Direct appeal victory COMBINATION OF innocent, innocuous circumstances will not justify a prolonged traffic stop as they do not satisfy a totality-of-the-circumstances test, a divided 10th U.S. Circuit Court of Appeals held July 28. U.S. v. Salzano, 97-3337. Reversing, Judge David M. Ebel quoted, "Although the nature of the totality of the circumstances test makes it possible for individually innocuous factors to add up to reasonable suspicion, it is impossible for a combination of wholly innocent factors to combine into a suspicious conglomeration unless there are concrete reasons for such an interpretation." Robert Salzano was stopped by a trooper when his rented motor home strayed onto the shoulder of the highway. At the time of the stop, the trooper noted that a strong smell of evergreen was coming from within the vehicle, Mr. Salzano's hands were shaking and Mr. Salzano was traveling alone, although the rental agreement indicated that three persons were to travel in the vehicle. Mr. Salzano told the trooper that he was travelling from California to visit his father in Massachusetts and that, together, they would return to California, stopping in South Dakota to visit friends. The trooper searched the vehicle and found 494 pounds of marijuana. The district court refused to suppress this evidence. The appeals court found wholly innocent each factor that the trooper relied on in formulating his suspicion that criminal activity was afoot. In a strenuous dissent, Judge Mary Beck Briscoe wrote, "If a factor can be discounted simply because we can supply an innocent explanation for it, there would never be reasonable suspicion because all factors (short of those which would supply probable cause) can be discounted."

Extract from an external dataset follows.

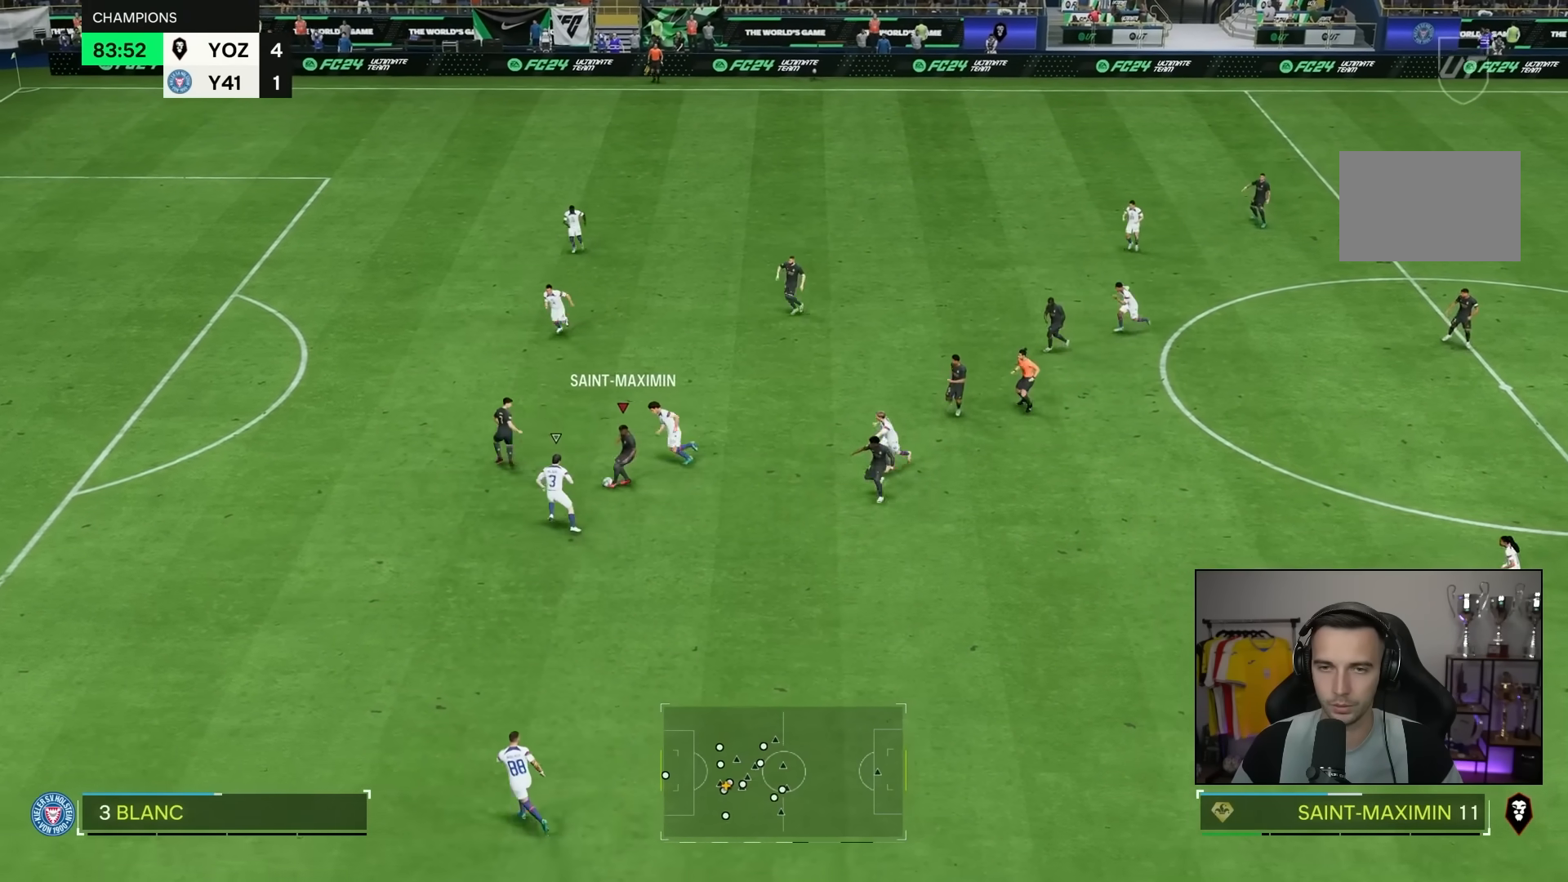
{"dt_ms": 500, "buttons": ["R2"], "left_stick": "down-left", "right_stick": "center", "events": [[67, "R2", "down"]]}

Prosecutorial civil suit victory CIVIL RIGHTS claim based on an illegal search is not barred by the plaintiff's conviction based in part on the fruits of that search, the 7th U.S. Circuit Court of Appeals held Aug. 4. Copus v. City of Edgerton, et al., 97-2112. Reversing Judge Daniel A. Manion found that the plaintiff's action was not necessarily barred by his conviction on charges stemming from the fruits of the unwarranted search. . . . "It is quite possible that the court would have admitted the evidence uncovered during that search under the independent source and inevitable discovery doctrines....After all, the record reveals that Copus consented to at least one search a day later, and his wife (who resided in the house with him) invited the police to search the home and pointed the police, along with ATF officers, to several additional firearms inside the house....We cannot say with certainty that success on Copus' Sec. 1983 claim 'necessarily' would impugn the validity of his conviction."

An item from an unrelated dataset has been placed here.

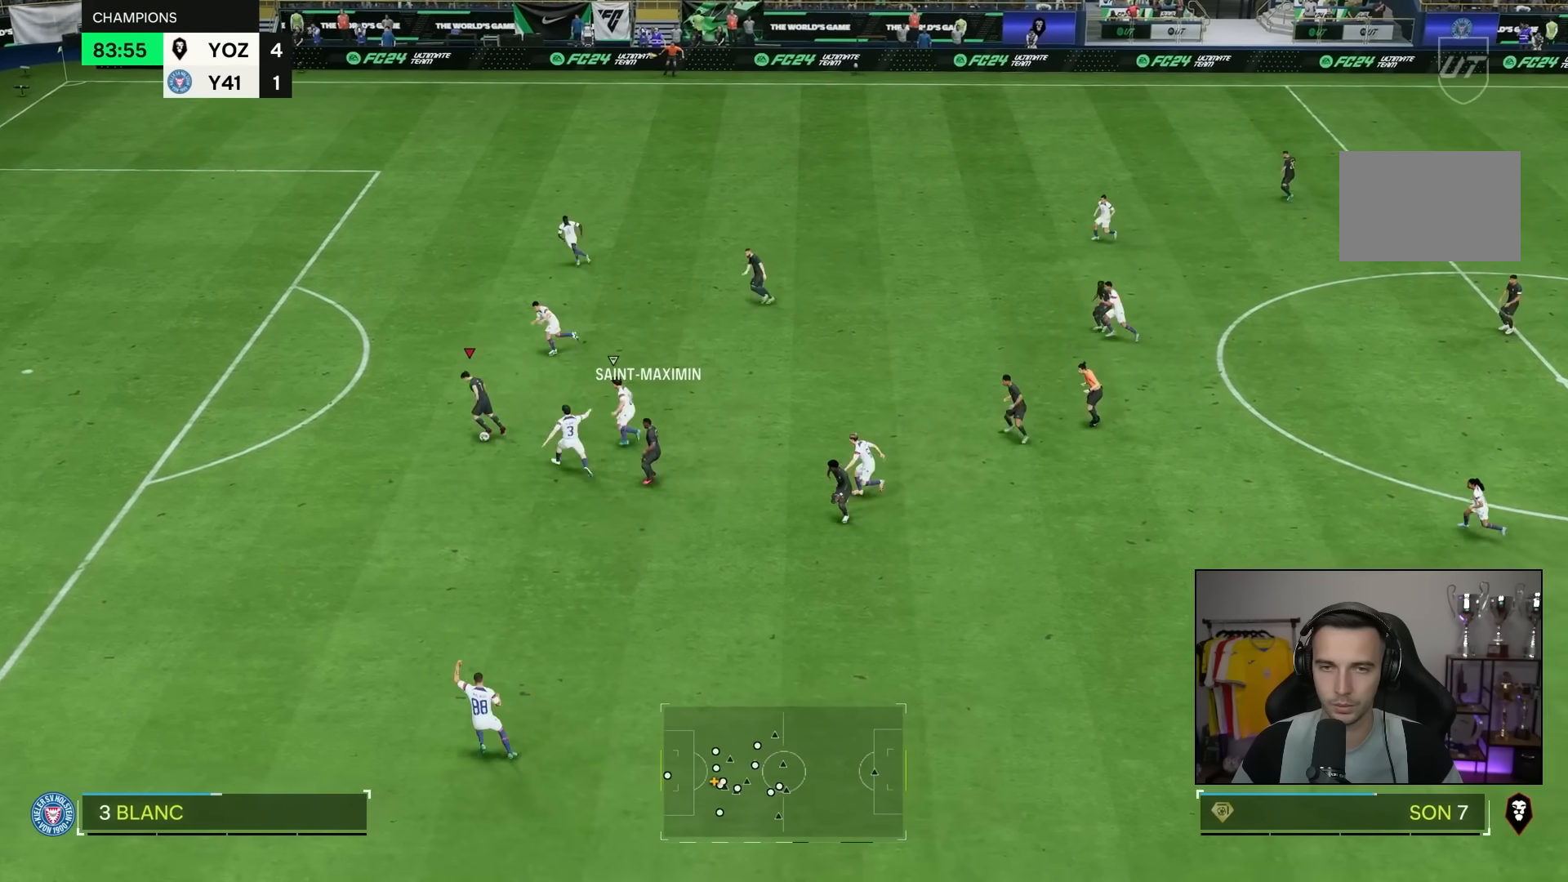
{"dt_ms": 500, "buttons": ["R2"], "left_stick": "down-left", "right_stick": "center", "events": []}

Direct appeal victory THE "MERE EXISTENCE of an arrest warrant does not authorize entry into a defendant's home, where there is no necessity to enter because the defendant can be arrested at the threshold of that home," the 9th U.S. Circuit Court of Appeals held July 31.
PLEASE NOTE: I am unsure whether there will be an edition next week. I am in the process of moving both my apartment and office this week. I have been informed the new phone hook up may be delayed due to the recent strike by the telephone union workers here on the eastern seaboard. If I can get dial tone, there will be an edition, if not, the following week will be a double edition. My apologies again.